Chart understanding data:
============================================================

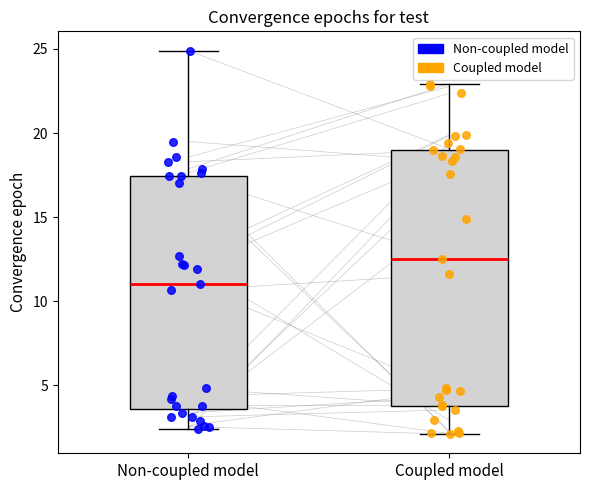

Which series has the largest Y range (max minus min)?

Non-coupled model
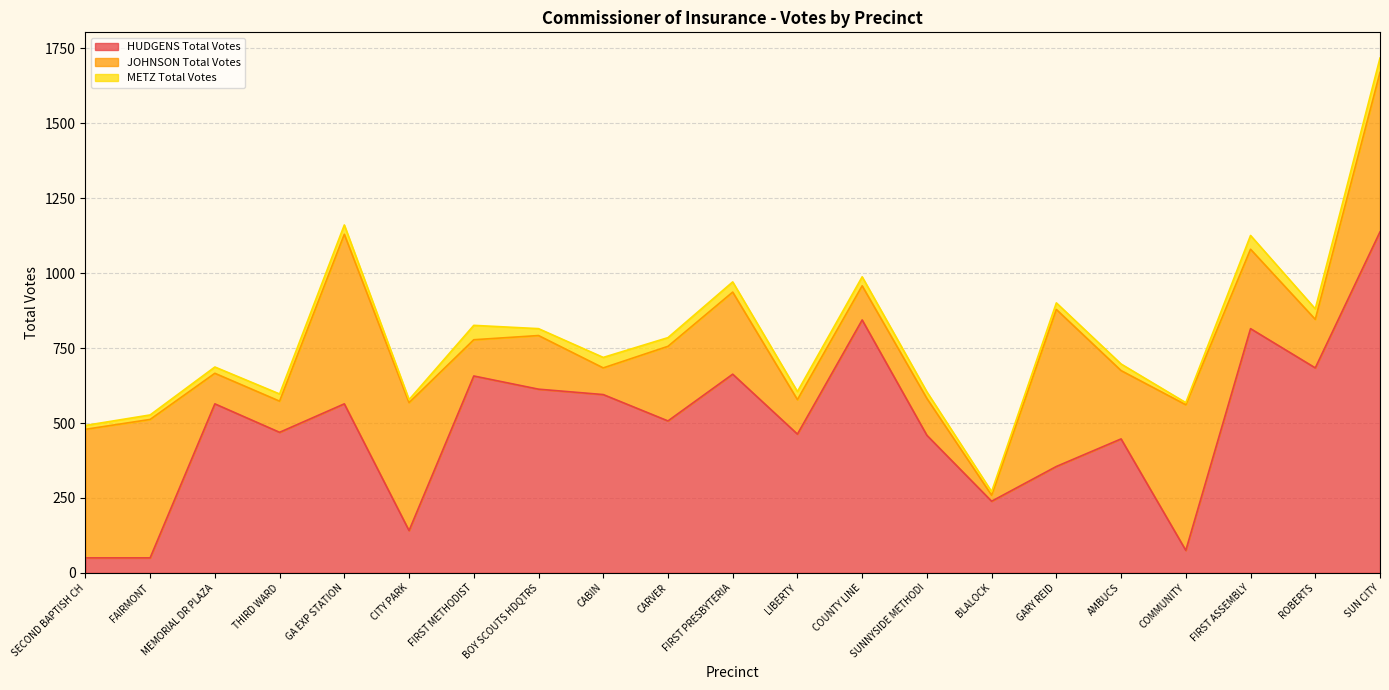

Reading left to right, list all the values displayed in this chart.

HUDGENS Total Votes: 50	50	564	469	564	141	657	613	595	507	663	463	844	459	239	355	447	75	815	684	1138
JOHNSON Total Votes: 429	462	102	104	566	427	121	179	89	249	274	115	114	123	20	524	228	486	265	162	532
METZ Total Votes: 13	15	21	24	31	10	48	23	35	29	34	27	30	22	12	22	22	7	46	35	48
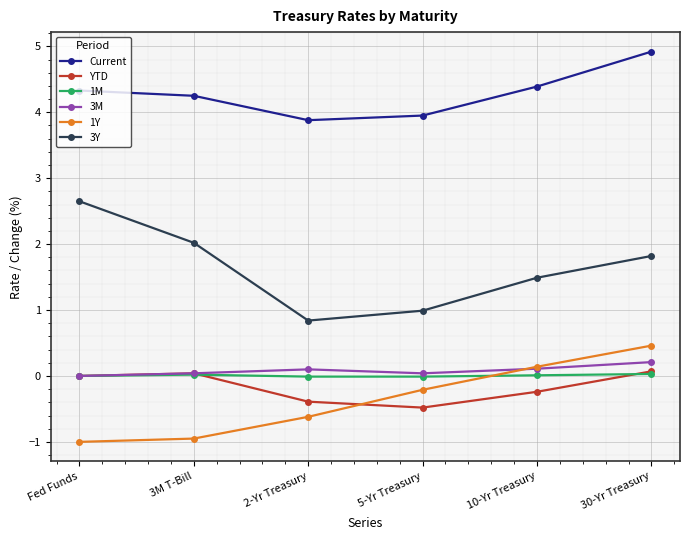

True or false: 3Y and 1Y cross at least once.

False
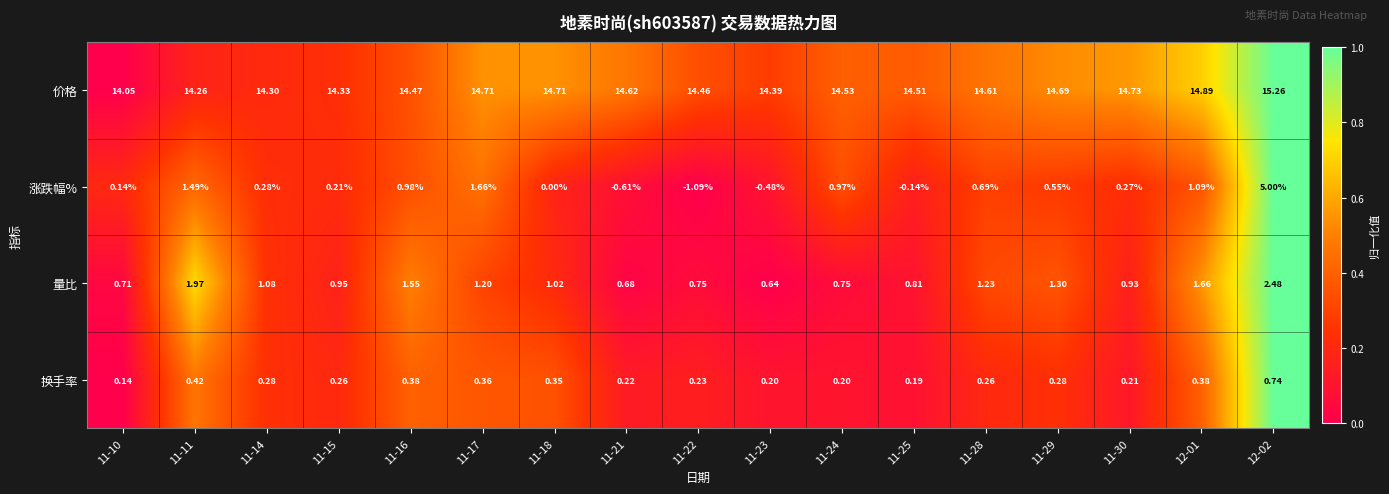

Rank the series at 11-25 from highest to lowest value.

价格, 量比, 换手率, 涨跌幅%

============================================================

What you will do:
Pick out each line of the listing above that contains the word "Votes" and copy those lines.

Exercise result:
HUDGENS Total Votes: 50	50	564	469	564	141	657	613	595	507	663	463	844	459	239	355	447	75	815	684	1138
JOHNSON Total Votes: 429	462	102	104	566	427	121	179	89	249	274	115	114	123	20	524	228	486	265	162	532
METZ Total Votes: 13	15	21	24	31	10	48	23	35	29	34	27	30	22	12	22	22	7	46	35	48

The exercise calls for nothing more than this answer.